Arbeitsaufträge
1. Schreiben Sie aus dem Ausgangstext den Abschnitt wörtlich ab, der mit „Das Landgericht verurteilt“ beginnt und mit „in Karlsruhe ein.“ endet.
2. Vor welchen Gerichten macht die Tochter laut Ausgangstext ihren Anspruch auf Auskunft geltend?

Ausgangstext
════

BVerfG Beschluß vom 6.5.1997, I - BvR 408/90
Sigrid Schiebweg ist ledig und kriegt ein Kind, ihre Susi. Kurz nach der Geburt im Jahre 1959 gibt sie es in ein Kinderheim. Später wird Susi von Pflegeeltern aufgezogen.
Als sie 30 Jahre alt ist, möchte sie aus persönlichen Gründen und im Hinblick auf mögliche Erbansprüche wissen, wer ihr Vater ist. Die Mutter sagt es ihr nicht und läßt durchblicken, sie habe während der Empfängniszeit mit mehreren Männern verkehrt. Diese seien inzwischen verheiratet und lebten in intakten Familien. Damit findet sich die Tochter nicht ab. Sie macht ihren Anspruch auf Auskunft vor dem Amts- und darauf vor dem Landgericht geltend. Die Richter gehen davon aus, die Mutter habe durch die Weggabe der Tochter die persönliche Mutter-Kind-Beziehung beendet. Die Tochter schulde ihrer Mutter deshalb keine Rücksicht mehr. Und so räumen sie dem Interesse der Tochter an der Kenntnis des Vaters Vorrang ein vor dem Schutz der Intimsphäre der Mutter.
Das Landgericht verurteilt deshalb Sigrid Schiebweg in letzter Instanz dazu, ihrer Tochter vollständig darüber Auskunft zu erteilen, wer als ihr Vater in Betracht kommen kann. Sigrid Schiebweg fühlt sich durch ihre Verurteilung zur Auskunft in ihrem vom Grundgesetz geschützten persönlichen Bereich verletzt. Sie legt Beschwerde zum Bundesverfassungsgericht in Karlsruhe ein.

════

Datenzeilen

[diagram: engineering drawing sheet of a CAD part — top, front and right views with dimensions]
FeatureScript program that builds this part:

════

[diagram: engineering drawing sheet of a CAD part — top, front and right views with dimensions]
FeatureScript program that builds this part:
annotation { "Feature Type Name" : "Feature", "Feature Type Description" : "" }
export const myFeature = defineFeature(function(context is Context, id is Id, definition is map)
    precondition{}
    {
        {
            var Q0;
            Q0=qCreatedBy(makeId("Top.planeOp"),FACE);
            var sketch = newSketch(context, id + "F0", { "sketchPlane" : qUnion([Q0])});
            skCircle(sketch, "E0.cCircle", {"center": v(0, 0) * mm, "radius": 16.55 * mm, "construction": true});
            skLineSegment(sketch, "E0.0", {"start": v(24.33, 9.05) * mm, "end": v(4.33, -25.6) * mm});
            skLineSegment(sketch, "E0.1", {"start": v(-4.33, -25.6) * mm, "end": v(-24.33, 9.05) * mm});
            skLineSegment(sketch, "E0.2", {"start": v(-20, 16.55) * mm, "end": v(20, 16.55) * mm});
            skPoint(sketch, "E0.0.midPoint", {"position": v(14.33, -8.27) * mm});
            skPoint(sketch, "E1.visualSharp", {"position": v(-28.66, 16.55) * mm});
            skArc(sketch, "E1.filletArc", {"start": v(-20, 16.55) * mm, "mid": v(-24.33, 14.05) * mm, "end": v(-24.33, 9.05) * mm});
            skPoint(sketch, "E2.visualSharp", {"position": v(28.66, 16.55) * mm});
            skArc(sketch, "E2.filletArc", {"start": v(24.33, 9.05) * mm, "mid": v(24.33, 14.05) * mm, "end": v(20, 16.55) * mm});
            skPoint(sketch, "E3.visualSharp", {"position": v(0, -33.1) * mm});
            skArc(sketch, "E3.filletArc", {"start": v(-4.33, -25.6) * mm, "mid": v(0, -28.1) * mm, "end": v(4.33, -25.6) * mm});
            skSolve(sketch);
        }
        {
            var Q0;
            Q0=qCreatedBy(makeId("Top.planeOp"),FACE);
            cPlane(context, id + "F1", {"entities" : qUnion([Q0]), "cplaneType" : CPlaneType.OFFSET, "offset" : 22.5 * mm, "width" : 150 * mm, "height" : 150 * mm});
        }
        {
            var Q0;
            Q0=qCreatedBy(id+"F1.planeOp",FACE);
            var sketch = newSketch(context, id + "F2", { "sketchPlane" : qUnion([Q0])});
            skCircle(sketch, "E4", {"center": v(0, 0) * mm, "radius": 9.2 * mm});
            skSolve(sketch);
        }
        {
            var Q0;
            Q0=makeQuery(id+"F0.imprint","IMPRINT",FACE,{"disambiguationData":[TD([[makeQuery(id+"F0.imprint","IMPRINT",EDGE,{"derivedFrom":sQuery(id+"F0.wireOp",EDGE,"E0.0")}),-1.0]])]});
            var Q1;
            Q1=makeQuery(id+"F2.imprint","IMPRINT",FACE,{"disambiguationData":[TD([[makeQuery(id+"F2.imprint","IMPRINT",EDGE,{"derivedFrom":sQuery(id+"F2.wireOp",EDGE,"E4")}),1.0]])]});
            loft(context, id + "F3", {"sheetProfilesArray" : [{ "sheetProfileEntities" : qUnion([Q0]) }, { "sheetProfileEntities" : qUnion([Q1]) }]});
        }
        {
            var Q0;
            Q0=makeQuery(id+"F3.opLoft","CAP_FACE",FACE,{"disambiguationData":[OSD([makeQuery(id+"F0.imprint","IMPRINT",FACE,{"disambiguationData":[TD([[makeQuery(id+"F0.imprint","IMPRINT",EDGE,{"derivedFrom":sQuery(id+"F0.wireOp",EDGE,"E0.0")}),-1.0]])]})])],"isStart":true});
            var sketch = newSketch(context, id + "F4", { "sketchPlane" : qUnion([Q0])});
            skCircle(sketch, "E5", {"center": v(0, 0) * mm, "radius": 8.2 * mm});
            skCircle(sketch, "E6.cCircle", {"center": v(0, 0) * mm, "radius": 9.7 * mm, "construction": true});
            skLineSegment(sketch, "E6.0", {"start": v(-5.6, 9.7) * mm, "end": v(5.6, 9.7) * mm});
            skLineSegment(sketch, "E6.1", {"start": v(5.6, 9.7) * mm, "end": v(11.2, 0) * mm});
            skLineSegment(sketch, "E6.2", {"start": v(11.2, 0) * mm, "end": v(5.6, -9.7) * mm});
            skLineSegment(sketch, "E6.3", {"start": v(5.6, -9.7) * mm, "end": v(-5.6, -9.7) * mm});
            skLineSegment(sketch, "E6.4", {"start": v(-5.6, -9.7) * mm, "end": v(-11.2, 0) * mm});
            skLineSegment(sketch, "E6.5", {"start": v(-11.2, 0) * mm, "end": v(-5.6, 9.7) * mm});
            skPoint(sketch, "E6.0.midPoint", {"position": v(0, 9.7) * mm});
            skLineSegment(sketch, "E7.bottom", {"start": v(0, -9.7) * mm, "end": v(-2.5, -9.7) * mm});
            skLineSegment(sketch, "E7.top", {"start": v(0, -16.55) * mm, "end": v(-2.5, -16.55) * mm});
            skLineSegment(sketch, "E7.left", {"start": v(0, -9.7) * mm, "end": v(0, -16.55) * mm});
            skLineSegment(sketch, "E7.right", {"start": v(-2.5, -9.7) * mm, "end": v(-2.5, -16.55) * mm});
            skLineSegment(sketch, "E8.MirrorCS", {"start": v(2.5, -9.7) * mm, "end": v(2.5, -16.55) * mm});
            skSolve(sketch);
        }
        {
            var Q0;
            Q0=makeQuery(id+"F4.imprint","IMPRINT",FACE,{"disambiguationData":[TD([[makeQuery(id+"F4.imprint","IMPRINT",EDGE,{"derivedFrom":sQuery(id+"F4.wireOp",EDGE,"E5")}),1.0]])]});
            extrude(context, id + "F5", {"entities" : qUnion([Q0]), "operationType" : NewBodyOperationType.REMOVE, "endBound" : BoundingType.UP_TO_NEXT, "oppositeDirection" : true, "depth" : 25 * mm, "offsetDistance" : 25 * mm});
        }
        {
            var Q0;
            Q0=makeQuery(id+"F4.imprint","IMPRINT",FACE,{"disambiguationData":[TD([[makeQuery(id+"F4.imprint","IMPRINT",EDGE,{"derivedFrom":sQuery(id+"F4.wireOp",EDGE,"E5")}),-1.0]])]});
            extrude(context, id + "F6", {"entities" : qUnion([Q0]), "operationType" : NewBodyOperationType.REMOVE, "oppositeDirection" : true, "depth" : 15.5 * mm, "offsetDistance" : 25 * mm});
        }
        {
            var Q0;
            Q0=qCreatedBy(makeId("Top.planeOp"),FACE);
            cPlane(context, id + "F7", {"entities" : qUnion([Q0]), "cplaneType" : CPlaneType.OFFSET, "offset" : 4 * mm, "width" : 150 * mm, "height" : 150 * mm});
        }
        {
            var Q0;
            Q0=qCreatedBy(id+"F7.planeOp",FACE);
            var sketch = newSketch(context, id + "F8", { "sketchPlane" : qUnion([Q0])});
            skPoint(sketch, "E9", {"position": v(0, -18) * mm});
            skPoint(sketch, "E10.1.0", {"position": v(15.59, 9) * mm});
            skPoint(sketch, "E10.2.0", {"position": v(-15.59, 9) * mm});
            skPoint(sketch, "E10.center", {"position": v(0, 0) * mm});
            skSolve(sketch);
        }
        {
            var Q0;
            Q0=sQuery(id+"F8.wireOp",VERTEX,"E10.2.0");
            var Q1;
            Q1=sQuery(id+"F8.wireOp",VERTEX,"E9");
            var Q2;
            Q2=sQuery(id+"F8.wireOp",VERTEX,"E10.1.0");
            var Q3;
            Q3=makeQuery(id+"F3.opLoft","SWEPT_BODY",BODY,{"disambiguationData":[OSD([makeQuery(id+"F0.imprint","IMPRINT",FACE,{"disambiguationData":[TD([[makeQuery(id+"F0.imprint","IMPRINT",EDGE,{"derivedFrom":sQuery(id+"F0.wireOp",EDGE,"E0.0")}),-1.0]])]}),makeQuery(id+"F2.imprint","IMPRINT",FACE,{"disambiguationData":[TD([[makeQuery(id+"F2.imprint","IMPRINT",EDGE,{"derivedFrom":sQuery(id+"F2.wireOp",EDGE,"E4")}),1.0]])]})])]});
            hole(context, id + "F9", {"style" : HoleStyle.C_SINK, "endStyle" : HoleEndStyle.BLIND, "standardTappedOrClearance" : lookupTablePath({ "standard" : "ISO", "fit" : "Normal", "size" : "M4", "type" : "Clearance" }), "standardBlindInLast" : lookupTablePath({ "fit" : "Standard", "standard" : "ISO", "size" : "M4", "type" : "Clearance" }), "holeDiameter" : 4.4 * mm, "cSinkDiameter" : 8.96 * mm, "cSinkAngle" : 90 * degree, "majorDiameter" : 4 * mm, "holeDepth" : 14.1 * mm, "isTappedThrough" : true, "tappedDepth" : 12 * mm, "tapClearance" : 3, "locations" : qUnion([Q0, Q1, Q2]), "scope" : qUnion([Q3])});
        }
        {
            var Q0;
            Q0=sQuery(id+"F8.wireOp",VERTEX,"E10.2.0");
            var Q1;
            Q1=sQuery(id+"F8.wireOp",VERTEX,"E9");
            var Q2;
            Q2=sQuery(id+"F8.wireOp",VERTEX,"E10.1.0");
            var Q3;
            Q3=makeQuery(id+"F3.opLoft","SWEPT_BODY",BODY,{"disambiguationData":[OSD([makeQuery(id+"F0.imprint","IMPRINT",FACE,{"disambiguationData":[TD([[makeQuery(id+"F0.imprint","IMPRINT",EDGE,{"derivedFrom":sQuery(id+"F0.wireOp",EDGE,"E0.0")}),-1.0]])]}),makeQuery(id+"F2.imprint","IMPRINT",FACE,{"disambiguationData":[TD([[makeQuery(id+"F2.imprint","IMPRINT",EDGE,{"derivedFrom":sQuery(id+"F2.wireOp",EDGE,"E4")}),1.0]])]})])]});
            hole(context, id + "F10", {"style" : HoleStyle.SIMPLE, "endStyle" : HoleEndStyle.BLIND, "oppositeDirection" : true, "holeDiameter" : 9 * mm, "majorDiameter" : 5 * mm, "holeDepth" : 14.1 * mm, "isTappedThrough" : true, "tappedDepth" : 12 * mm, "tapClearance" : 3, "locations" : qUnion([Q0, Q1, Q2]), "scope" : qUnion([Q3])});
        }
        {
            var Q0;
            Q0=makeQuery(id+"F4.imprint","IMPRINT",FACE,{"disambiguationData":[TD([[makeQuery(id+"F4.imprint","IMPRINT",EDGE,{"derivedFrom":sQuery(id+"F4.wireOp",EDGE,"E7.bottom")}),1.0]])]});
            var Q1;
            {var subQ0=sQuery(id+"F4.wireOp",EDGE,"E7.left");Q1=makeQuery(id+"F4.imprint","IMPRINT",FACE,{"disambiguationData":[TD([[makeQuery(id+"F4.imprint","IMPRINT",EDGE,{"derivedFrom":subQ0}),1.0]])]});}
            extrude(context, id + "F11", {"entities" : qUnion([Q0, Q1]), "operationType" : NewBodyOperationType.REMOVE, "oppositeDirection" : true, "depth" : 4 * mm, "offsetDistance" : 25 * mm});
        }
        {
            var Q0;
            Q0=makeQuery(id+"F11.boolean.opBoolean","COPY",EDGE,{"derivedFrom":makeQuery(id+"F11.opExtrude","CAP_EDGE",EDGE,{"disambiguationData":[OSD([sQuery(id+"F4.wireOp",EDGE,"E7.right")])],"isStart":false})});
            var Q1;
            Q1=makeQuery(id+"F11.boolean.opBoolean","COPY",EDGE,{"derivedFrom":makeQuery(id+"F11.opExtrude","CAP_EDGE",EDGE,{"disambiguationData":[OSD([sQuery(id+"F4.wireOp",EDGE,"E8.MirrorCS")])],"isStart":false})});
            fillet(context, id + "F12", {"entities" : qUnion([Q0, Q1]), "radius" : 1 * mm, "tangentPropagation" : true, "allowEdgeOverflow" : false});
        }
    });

════

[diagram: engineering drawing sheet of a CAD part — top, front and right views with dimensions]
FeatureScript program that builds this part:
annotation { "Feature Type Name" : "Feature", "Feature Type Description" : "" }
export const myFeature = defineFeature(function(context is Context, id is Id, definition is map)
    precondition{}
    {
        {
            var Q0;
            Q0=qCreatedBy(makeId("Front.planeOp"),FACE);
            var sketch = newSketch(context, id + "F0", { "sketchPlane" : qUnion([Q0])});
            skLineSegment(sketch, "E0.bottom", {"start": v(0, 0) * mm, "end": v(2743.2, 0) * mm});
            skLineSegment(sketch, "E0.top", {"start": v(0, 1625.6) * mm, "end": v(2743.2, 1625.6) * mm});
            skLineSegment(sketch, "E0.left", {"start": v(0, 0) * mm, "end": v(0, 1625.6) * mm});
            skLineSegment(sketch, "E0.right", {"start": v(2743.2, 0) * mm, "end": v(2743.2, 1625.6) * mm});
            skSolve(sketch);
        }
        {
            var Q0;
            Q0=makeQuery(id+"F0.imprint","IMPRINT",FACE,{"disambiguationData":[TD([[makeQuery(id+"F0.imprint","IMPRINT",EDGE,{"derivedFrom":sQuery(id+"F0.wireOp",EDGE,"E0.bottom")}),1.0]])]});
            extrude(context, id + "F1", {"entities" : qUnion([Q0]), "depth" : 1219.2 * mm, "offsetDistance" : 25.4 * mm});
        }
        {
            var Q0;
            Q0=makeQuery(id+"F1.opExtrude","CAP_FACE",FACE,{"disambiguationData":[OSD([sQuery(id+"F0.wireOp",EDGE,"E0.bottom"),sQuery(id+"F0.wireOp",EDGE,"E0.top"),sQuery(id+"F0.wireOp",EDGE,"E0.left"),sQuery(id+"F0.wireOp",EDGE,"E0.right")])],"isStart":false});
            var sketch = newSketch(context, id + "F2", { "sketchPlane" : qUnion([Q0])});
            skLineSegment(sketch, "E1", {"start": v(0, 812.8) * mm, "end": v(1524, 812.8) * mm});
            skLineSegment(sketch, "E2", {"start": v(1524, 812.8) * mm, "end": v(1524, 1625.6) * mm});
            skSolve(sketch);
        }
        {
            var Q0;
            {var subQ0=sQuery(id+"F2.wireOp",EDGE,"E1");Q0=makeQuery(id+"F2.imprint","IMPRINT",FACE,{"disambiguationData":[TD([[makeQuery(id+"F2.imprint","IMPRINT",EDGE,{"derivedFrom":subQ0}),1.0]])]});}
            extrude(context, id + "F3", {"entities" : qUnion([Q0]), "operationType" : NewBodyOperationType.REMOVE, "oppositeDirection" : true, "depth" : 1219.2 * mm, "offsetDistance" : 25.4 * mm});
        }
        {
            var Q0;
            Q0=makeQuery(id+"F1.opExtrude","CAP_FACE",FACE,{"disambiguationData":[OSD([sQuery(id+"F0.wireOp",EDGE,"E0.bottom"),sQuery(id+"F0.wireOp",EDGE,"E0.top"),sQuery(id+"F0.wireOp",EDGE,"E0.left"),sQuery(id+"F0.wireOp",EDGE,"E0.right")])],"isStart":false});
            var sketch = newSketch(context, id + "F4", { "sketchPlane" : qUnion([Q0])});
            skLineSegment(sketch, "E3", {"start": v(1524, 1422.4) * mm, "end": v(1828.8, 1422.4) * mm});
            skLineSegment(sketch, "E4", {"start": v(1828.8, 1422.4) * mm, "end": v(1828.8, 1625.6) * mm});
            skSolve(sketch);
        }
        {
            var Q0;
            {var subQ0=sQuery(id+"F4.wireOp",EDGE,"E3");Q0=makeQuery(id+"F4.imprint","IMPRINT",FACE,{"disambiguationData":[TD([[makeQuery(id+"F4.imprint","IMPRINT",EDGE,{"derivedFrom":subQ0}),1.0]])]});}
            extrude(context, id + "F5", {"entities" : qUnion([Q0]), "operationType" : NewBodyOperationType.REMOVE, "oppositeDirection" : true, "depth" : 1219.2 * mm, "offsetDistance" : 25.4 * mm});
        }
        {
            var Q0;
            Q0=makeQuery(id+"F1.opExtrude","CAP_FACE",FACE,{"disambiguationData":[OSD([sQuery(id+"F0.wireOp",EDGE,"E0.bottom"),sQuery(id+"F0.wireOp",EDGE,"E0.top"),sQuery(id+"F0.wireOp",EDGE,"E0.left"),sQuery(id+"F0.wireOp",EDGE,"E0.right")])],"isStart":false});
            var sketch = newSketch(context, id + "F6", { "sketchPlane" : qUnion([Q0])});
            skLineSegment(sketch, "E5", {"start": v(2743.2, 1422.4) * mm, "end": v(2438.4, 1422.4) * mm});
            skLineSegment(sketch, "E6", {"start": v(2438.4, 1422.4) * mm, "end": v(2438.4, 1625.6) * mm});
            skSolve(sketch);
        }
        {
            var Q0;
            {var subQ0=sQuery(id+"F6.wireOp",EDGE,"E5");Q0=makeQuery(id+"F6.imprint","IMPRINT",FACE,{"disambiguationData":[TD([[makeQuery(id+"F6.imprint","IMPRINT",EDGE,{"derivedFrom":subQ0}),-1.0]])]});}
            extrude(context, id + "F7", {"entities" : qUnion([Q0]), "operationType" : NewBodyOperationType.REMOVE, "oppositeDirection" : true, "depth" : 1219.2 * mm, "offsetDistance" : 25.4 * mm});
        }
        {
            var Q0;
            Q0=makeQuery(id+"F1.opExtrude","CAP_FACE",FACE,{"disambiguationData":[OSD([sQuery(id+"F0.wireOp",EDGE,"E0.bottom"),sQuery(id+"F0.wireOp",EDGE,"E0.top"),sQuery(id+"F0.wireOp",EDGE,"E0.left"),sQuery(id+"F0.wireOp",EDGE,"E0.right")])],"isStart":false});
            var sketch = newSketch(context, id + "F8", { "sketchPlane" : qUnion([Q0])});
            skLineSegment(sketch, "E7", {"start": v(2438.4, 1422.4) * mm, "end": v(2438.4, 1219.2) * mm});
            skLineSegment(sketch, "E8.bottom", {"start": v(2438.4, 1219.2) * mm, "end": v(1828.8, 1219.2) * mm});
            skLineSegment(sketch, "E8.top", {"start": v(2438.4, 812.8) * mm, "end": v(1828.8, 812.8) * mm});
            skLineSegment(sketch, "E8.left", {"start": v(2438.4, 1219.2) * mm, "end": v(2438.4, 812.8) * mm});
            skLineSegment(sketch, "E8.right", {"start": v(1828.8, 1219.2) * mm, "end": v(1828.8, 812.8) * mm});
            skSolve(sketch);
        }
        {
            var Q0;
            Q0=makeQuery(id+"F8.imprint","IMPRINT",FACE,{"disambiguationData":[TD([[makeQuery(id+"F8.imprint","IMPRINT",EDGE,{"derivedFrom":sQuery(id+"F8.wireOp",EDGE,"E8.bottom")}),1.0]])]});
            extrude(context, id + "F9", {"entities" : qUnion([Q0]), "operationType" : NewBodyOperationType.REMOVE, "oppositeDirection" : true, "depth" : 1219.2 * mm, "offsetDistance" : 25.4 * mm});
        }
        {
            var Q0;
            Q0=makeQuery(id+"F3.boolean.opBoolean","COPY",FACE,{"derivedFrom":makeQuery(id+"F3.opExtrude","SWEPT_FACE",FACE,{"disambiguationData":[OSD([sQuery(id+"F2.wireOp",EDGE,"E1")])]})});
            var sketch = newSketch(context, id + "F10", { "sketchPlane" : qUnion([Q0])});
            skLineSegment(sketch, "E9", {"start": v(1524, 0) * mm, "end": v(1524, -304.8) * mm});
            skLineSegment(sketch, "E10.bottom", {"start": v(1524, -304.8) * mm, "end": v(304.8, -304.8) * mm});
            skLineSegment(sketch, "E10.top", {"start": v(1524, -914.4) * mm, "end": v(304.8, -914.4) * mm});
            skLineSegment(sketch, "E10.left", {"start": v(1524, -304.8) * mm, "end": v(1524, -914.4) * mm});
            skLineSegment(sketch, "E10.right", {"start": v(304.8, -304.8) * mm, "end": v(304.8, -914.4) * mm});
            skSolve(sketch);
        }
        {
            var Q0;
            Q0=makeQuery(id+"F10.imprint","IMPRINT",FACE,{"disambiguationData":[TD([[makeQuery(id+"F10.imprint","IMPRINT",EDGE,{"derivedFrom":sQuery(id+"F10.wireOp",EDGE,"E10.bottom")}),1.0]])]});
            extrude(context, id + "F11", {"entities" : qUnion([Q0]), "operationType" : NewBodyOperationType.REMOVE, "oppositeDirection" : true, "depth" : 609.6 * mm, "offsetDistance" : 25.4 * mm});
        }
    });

════

Lösungen
1.
Das Landgericht verurteilt deshalb Sigrid Schiebweg in letzter Instanz dazu, ihrer Tochter vollständig darüber Auskunft zu erteilen, wer als ihr Vater in Betracht kommen kann. Sigrid Schiebweg fühlt sich durch ihre Verurteilung zur Auskunft in ihrem vom Grundgesetz geschützten persönlichen Bereich verletzt. Sie legt Beschwerde zum Bundesverfassungsgericht in Karlsruhe ein.

2. Zuerst vor dem Amtsgericht und danach vor dem Landgericht.